Two recent experiments have given more cause for confusion.
One was undertaken at the Thomas Jefferson National Accelerator Facility in the US and reported in the journal Nature.
The other, from York University in Canada, is published in Science.
Both seem to show that the proton is 4% smaller than previously thought – a difference of about four quintillionths (0.04 femtometres) of a metre.
Not much, but enough to represent a significant puzzle in the world of physics.
These results point to a proton radius of about 0.83 femtometres, in contrast with other measurements which – as recently as 2018 from Sorbonne Université in France – suggest that suggest a radius closer to 0.88 femtometres, similar to the value that has been accepted for decades.
The discrepancy is well outside the uncertainty limits of either set of measurements, so it seems unlikely improving the precision of existing experiments will solve the puzzle.
Protons, along with neutrons, are the components of all nuclei in the centre of atoms. Protons and neutrons are in turn each comprised of three quarks, held together by gluons that flit back and forth between the quarks.
Quarks are much smaller than the protons, but like electrons in orbitals, smear out into a cloud to form a proton. The extent of the quark cloud defines the edge of the protons the scientists are seeking to identify, from the interaction between the charge of the quark cloud with charged particles such as electrons or muons.
The Jefferson Lab’s approach, called PRad, was to shoot electrons across a chilled gas jet full of protons – like shooting ping pong balls across a stream of bowling balls careering down a bowling alley and measuring the angles they bounce off at.
While a very successful experiment with low uncertainty, the latest result from the Jefferson Lab has put a hole in an exciting hypothesis that could have explained the puzzle.

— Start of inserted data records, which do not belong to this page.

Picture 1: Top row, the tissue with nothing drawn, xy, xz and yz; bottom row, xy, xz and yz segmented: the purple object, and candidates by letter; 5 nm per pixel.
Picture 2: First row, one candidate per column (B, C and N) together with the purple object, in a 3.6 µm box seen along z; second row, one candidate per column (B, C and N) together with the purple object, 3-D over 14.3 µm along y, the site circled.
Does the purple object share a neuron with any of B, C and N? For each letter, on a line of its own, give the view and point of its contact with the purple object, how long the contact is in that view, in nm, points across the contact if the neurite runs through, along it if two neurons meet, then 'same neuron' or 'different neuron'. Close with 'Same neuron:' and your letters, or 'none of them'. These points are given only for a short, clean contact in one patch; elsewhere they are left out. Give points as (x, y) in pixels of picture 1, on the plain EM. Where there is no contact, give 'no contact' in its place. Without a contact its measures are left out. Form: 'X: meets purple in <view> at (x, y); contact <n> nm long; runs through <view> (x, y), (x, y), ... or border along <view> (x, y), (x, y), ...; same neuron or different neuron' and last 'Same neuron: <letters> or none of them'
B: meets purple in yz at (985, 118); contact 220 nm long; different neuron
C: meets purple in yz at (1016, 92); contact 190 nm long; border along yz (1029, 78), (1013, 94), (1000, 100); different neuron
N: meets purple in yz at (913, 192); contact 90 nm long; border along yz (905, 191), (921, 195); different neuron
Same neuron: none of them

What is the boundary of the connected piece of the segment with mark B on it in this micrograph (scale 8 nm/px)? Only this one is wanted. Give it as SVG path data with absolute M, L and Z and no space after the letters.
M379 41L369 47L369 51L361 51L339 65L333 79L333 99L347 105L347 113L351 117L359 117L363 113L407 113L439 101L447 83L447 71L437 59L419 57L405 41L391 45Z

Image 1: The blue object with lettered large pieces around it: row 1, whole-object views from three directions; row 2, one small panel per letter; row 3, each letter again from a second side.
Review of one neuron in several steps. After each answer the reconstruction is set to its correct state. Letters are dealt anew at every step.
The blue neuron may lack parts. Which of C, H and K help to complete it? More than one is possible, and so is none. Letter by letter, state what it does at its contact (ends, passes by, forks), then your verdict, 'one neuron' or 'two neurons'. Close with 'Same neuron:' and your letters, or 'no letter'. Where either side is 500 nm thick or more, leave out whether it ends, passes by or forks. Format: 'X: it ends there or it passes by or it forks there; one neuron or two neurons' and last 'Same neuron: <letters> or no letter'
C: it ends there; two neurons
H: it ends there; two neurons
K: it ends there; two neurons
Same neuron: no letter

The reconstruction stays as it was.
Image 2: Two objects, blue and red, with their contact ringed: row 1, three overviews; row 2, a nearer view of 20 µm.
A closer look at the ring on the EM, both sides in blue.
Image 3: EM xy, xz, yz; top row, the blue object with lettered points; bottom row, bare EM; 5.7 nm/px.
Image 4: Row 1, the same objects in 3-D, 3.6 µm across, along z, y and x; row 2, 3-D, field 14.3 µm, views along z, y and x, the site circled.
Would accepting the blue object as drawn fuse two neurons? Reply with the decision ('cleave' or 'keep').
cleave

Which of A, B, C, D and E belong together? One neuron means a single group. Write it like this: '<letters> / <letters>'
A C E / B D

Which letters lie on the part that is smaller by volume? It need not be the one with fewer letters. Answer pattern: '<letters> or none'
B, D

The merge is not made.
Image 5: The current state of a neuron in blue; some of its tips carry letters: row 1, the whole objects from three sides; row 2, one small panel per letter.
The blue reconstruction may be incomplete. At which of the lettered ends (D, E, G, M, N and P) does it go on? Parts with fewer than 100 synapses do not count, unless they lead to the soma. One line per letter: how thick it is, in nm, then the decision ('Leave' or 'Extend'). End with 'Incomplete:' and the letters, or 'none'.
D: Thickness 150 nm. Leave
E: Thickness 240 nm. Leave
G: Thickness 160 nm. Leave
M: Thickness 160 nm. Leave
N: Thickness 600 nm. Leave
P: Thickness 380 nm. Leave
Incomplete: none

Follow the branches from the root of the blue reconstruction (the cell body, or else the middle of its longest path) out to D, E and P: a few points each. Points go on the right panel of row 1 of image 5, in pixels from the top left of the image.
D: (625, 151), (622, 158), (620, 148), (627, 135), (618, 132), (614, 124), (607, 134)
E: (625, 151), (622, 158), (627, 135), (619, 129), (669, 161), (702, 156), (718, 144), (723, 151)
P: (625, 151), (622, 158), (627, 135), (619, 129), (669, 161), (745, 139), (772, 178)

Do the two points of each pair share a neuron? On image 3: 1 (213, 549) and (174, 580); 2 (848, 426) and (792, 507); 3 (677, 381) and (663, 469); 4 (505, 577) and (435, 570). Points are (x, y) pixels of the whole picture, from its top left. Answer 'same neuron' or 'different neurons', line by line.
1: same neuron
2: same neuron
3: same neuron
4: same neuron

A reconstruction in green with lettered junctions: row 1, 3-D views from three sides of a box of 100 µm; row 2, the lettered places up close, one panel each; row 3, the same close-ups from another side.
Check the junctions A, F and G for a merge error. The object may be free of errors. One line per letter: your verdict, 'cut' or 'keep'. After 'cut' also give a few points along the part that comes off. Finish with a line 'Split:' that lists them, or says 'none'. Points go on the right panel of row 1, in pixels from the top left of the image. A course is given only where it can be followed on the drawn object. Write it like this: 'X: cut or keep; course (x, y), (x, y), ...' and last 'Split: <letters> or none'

Because the lower value had initially come out of a measurement method that used modified hydrogen atoms that replaced the electron with a heavier cousin of the electron called a muon, scientists wondered if a possible explanation could be that muons were interacting differently to electrons.
If there were a new, additional force that muons were subject to – unlike electrons that merely interact with protons through their electrical charge – then that could be the source of the discrepancy. And a darn exciting discovery too!
“There was hope in the community that maybe we have found a fifth force of nature, that this force acts differently between electrons and muons,” says Dipangkar Dutta, a member of the Jefferson Lab team from Mississippi State University in the US.
“But the PRad experiment seems to shut the door on that possibility.”
The scientists had to put away their champagne when the Jefferson Lab experiment – using a non-muon approach – came up with a low value for the proton radius that more closely matched the muon experiments at York than the electron-based experiments at the Sorbonne, giving no evidence for a new force.
The Jefferson Lab had effectively widened the gulf between its results and those from the Sorbonne by reducing their uncertainty in a number of ways. For example, they improved sensitivity in their detectors so they could pick up the electrons that barely grazed the surface of the protons. And they believe they can improve their precision further, says Haiyan Gao, a member of the Jefferson Lab team from Duke University, US.
“There is a very good chance we can improve our measurements by a factor of two or maybe even more.”
More experiments that are in the pipeline will combine different features from each experiment and hopefully help explain the discrepancy in the next few years.
But for now, we just have to be content with walking around with octillions of puzzles in our bodies.